Seuls, on ne pourra pas valoriser ce volume dans un délai très court sans une mobilisation globale. Nous n’en avons pas aujourd’hui la possibilité matérielle. Pour autant, la Laiterie Saint-Denis-de-l’Hôtel est une vraie locomotive. CQLP est la référence la plus vendue de la laiterie, à raison d’une brique de lait sur cinq.

Mais elle travaille aussi pour CantAveyLot, Faire France et des marques de distributeurs solidaires. Elle a donc des capacités. Il faut que les enseignes mettent du lait équitable dans leurs magasins, que ce soit CQLP ou d’autres. Aujourd’hui, la brique CQLP n’est présente que dans un magasin sur deux. Si tous les magasins de France la vendaient, alors les volumes « laissés en plan » par Lactalis seraient sauvés.

Comment expliquez-vous que 50 % des magasins ne référencent pas la brique CQLP ?

Notre référencement n’est pas figé : petit à petit, de nouveaux magasins vendent notre brique de lait. La progression des ventes est constante depuis sa création il y a huit ans avec même une accélération depuis un an. La prise de conscience du consommateur va plus vite que la logique du marché.

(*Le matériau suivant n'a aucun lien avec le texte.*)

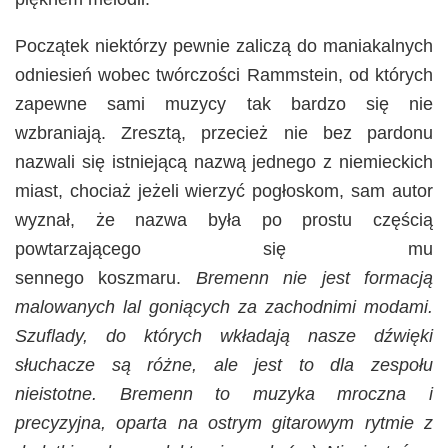
Początek niektórzy pewnie zaliczą do maniakalnych
odniesień wobec twórczości Rammstein, od których
zapewne sami muzycy tak bardzo się nie
wzbraniają. Zresztą, przecież nie bez pardonu
nazwali się istniejącą nazwą jednego z niemieckich
miast, chociaż jeżeli wierzyć pogłoskom, sam autor
wyznał, że nazwa była po prostu częścią
powtarzającego się mu
sennego koszmaru.
Bremenn nie jest formacją
malowanych lal goniących za zachodnimi modami.
Szuflady, do których wkładają nasze dźwięki
słuchacze są różne, ale jest to dla zespołu
nieistotne. Bremenn to muzyka mroczna i
precyzyjna, oparta na ostrym gitarowym rytmie z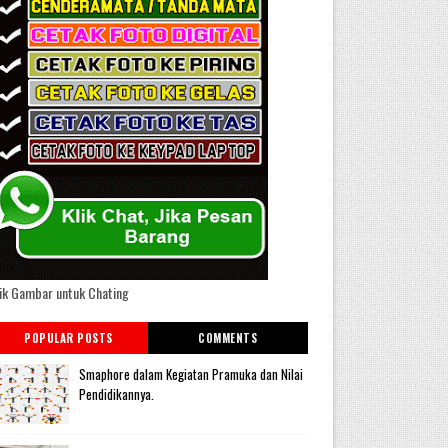
ik Gambar untuk Chating
POPULAR POSTS
COMMENTS
Smaphore dalam Kegiatan Pramuka dan Nilai
Pendidikannya.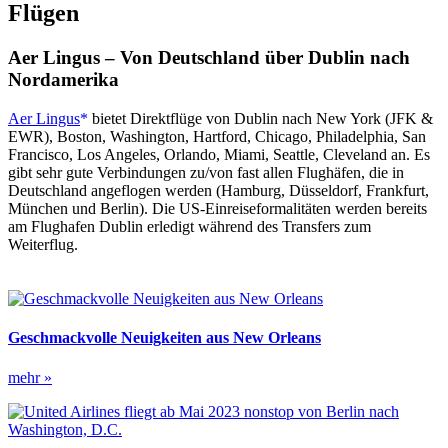
Flügen
Aer Lingus – Von Deutschland über Dublin nach
Nordamerika
Aer Lingus
bietet Direktflüge von Dublin nach New York (JFK &
EWR), Boston, Washington, Hartford, Chicago, Philadelphia, San
Francisco, Los Angeles, Orlando, Miami, Seattle, Cleveland an. Es
gibt sehr gute Verbindungen zu/von fast allen Flughäfen, die in
Deutschland angeflogen werden (Hamburg, Düsseldorf, Frankfurt,
München und Berlin). Die US-Einreiseformalitäten werden bereits
am Flughafen Dublin erledigt während des Transfers zum
Weiterflug.
Geschmackvolle Neuigkeiten aus New Orleans
Geschmackvolle
mehr »
Neuigkeiten
aus
New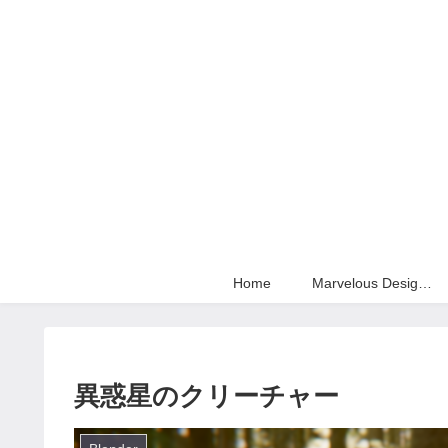
Home
Marvelous Designer
異惑星のクリーチャー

Sur trois ans, le prix de la brique est passé de 0,99 € à 1,27 € sans que cela impacte la dynamique d’achat. Il y a encore des magasins qui ne connaissent pas ces performances commerciales. C’est donc une question de temps. 116 millions de litres de lait sont aujourd’hui valorisés pour CQLP. C’est à la fois beaucoup et pas assez au niveau du rayon du lait.

Donner une place prioritaire aux laits solidaires en magasin comme vous l’appelez de vos vœux, n’est-ce pas aussi faire de l’ombre aux éleveurs ne bénéficiant pas de telles démarches ?

Non, car en tant que coopérative de consommateurs, notre priorité est que tout le monde gagne. On pense évidemment au sort direct des producteurs qui sont dans ces grandes laiteries. Nous savons de façon certaine que si un éleveur laitier reste à des seuils de rémunération dans lesquels il ne peut pas vivre, ce qui est injuste et insupportable, personne ne reprendra son exploitation.

L’urgence est donc d’opérer un transfert des volumes de ces laits pas durables, pas rentables et pas justes pour le producteur vers du lait équitable. Il y aura peut-être la même quantité de lait vendue au global — c’est ce qu’on nous oppose souvent — mais c’est quand même mieux si c’est équitable. Et dans l’absolu, on n’a pas le choix. En France, la priorité doit être de protéger les gens qui nous nourrissent. Personne n’a conscience du scénario qui s’écrit si l’on ne fait rien.

(1) « Qui décide ? Nous ! », Éditions Michel Laffon, 2,90 €. Bénéfices des ventes reversés aux producteurs.